--- Document text Enclosed Below ---

The National Lighthouse Museum is a museum in St. George, Staten Island, New York City, United States, that is dedicated to the history of lighthouses and their keepers. It officially opened in 2015. The museum is located within the former Foundry Building of the United States Lighthouse Service General Depot, later the Staten Island Coast Guard Station.

Context 
The National Lighthouse Museum concept was born out of the need to educate and preserve the navigational history of lighthouses, which is being lost due to modern technology such as GPS, Solar panels, etc. As these structures become obsolete, their desirable locations drew developers eager to build on the magnificent sites. In the 1940s, the Shinnecock Light, on the south shore of Long Island, became unstable and U.S. Coast Guard safety concerns initiated the process of having it removed. Despite the desire of local residents to preserve the lighthouse, the iconic structure was demolished and eventually replaced by a golf course. A similar fate seemed inevitable for the famous Fire Island Light in the 1990s, when it too was targeted for destruction and development. The local community came to the rescue and the Fire Island Light Preservation Society saved the structure.

--- End of Enclosed Document text ---
--- Supplied information Enclosed Below ---

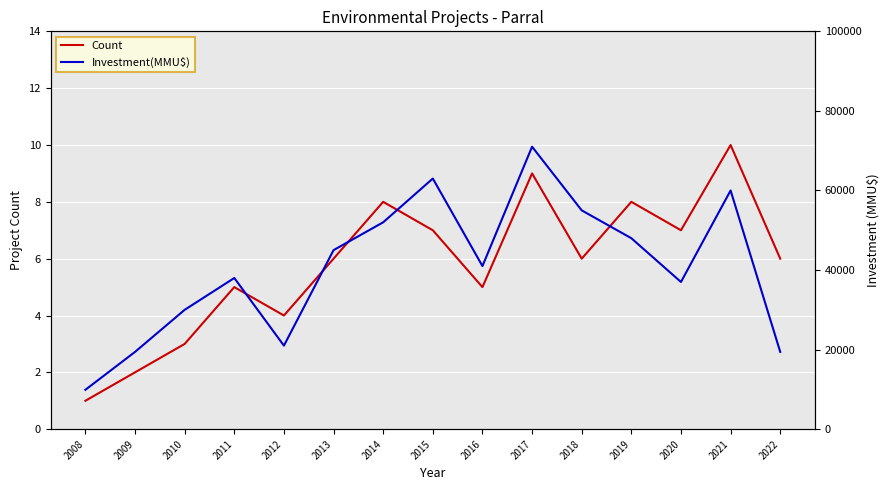

Does the chart display data point markers on the line(s)?

No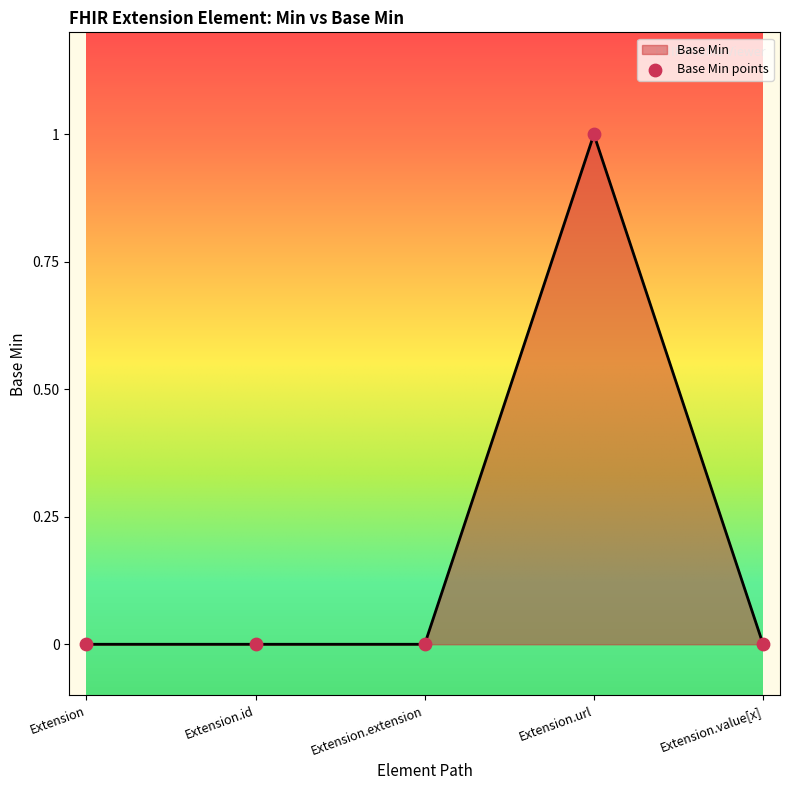

What is the change in value from Extension to Extension.url?

+1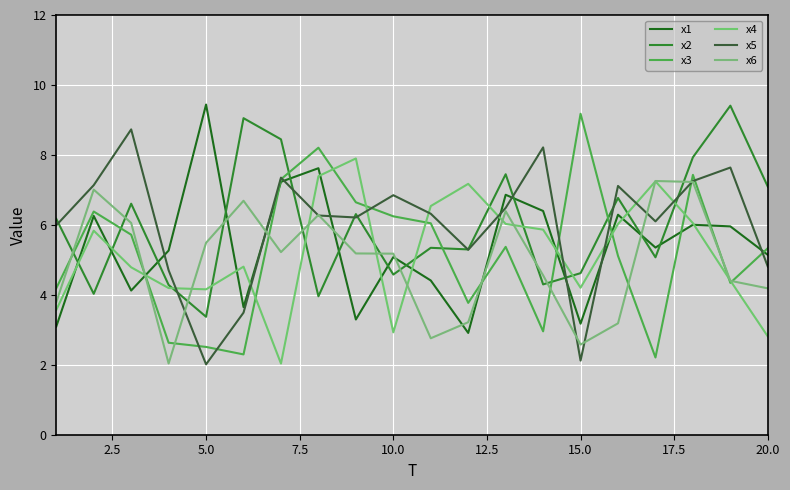

Does the chart display data point markers on the line(s)?

No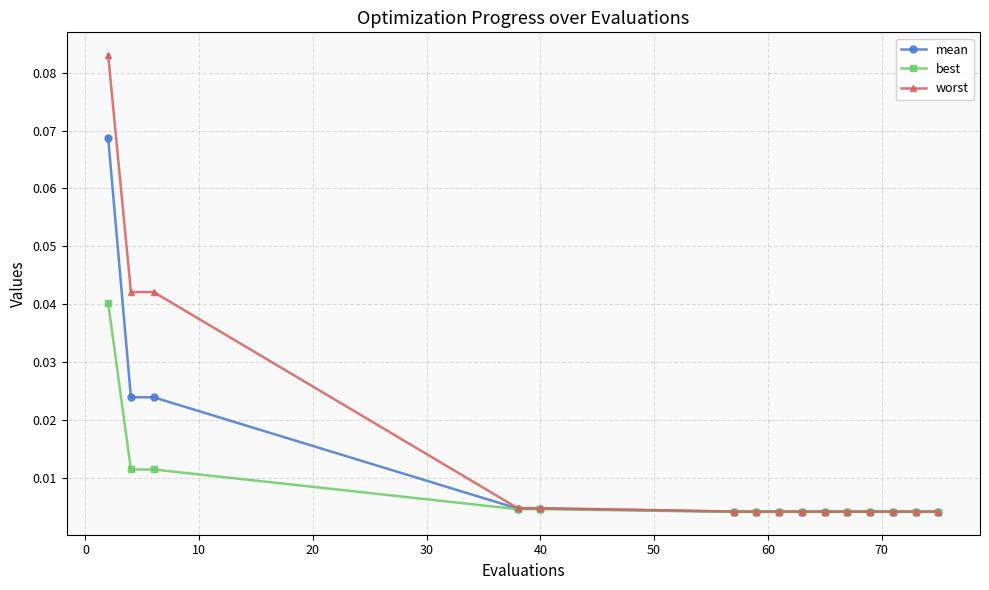

At how many categories does at least one series exceed 0?

15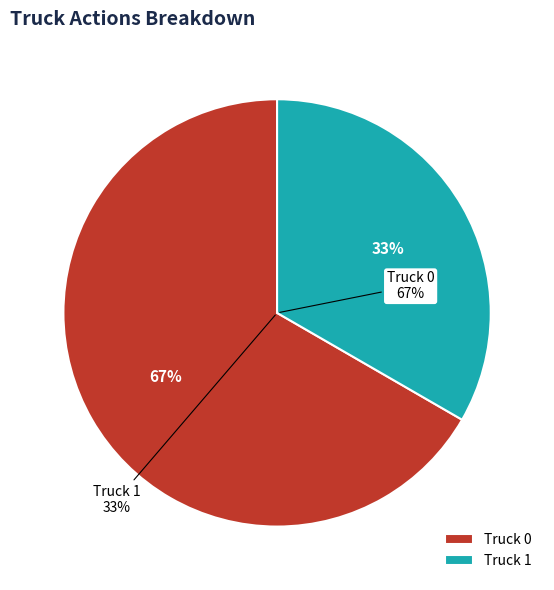

To the nearest percent, what percentage of the pie is Truck 1?

33%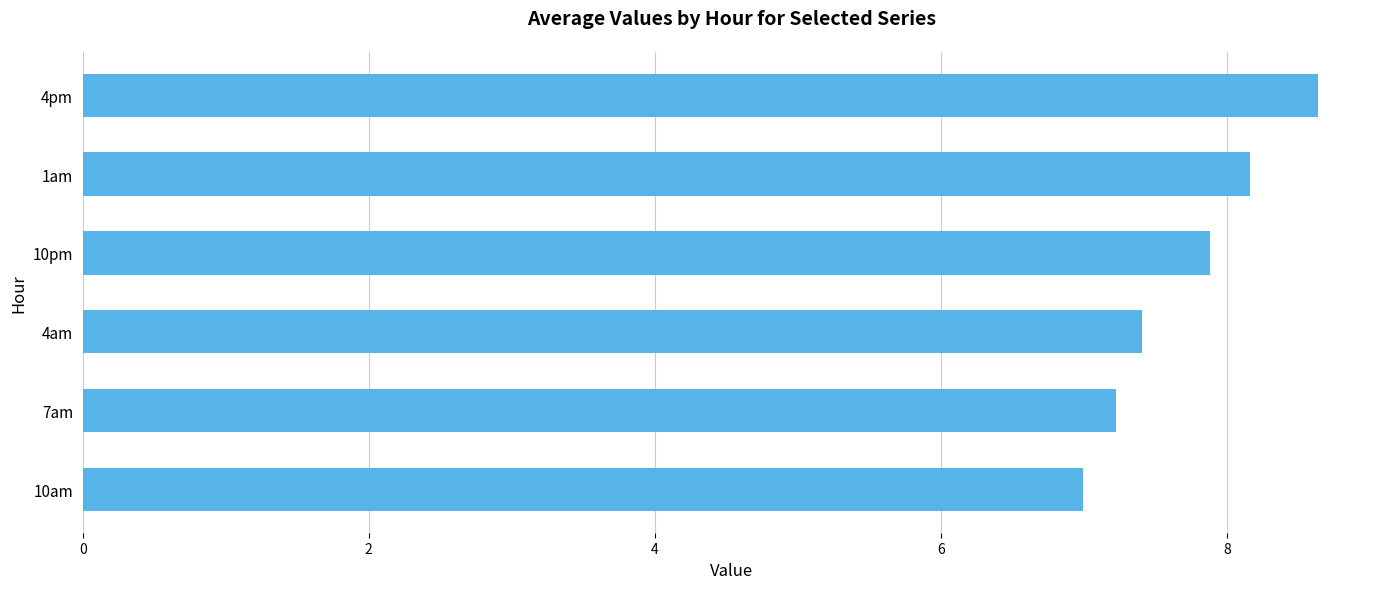

What is the average value?

7.7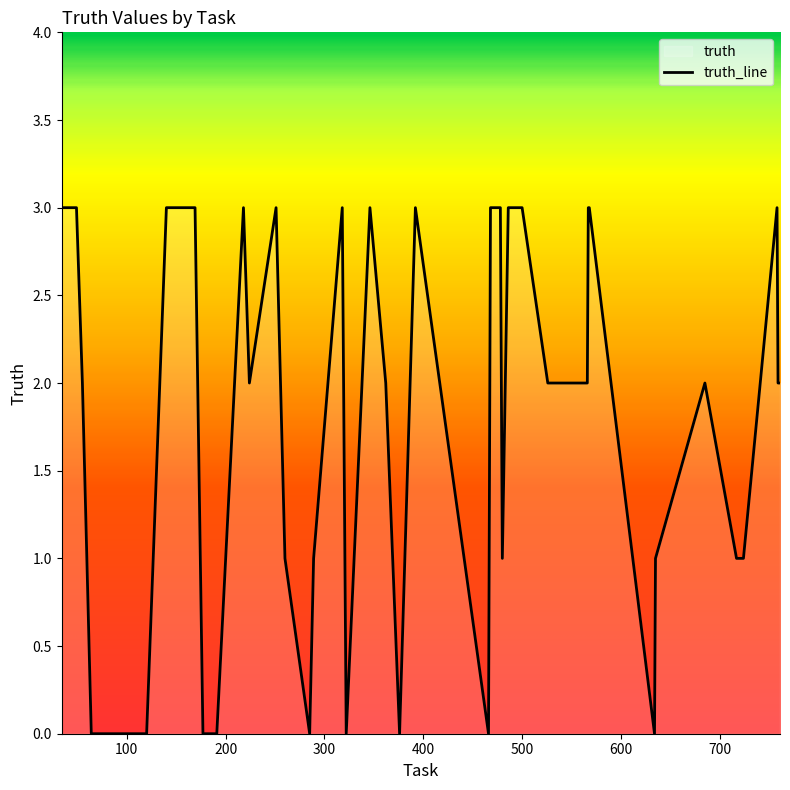

The value at 322 is 2. True or false?

False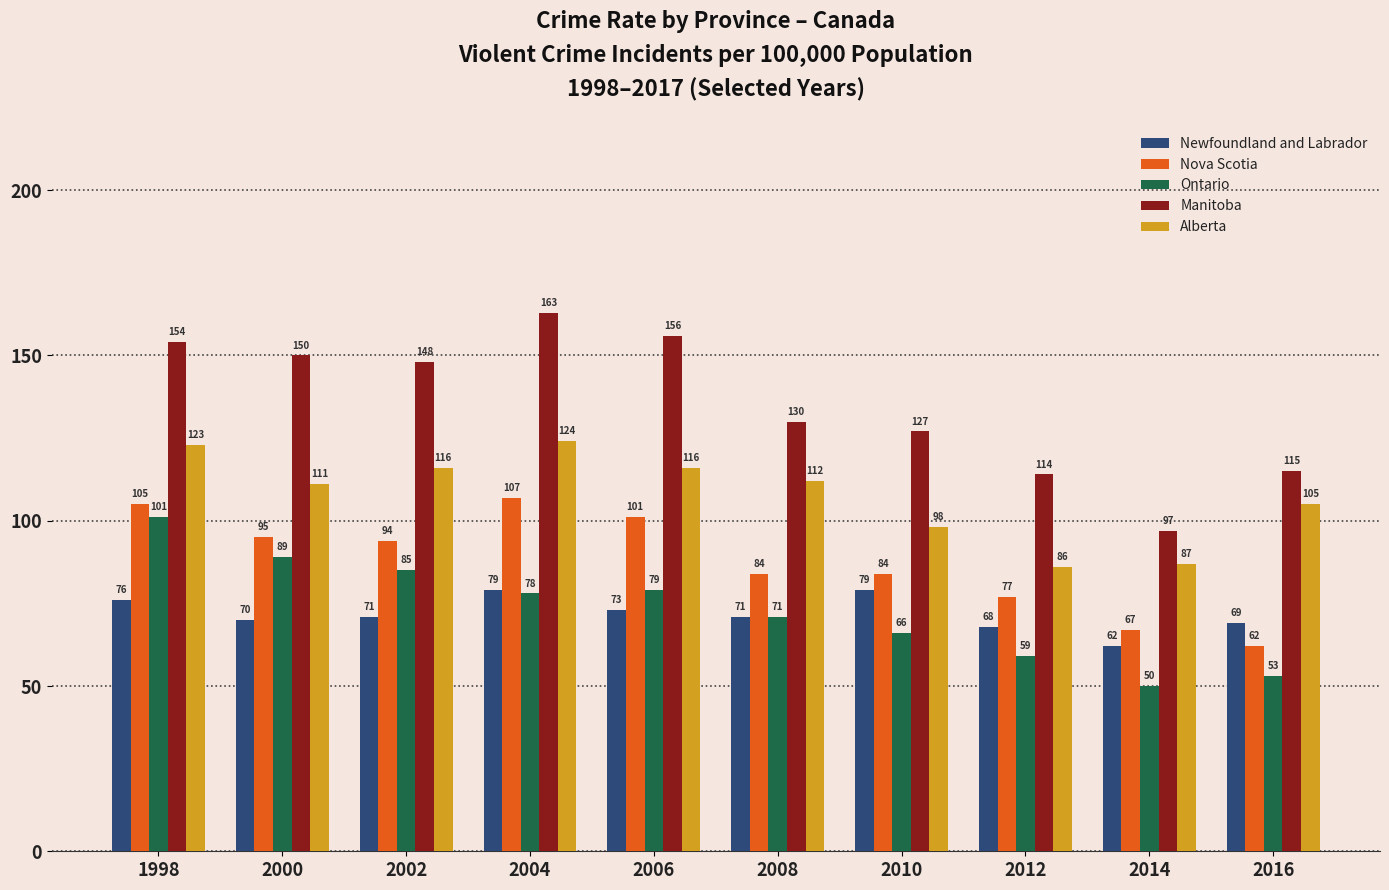

How many bars are there in total?

50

--- End of Enclosed Supplied information ---

▶ [Assignment]: Please pick up the National Lighthouse Museum text after its final sentence and keep writing it.

▶ [Written reply]:
The threat of destruction of many of these fabled landmarks created a groundswell of public support for the preservation of lighthouses. The rescue of the Fire Island Light, and similar efforts around the country, inspired the creation of an American Lighthouse Coordinating Committee, whose purpose was to find a site for a prestigious national museum that would be entrusted to preserve such history for generations to come.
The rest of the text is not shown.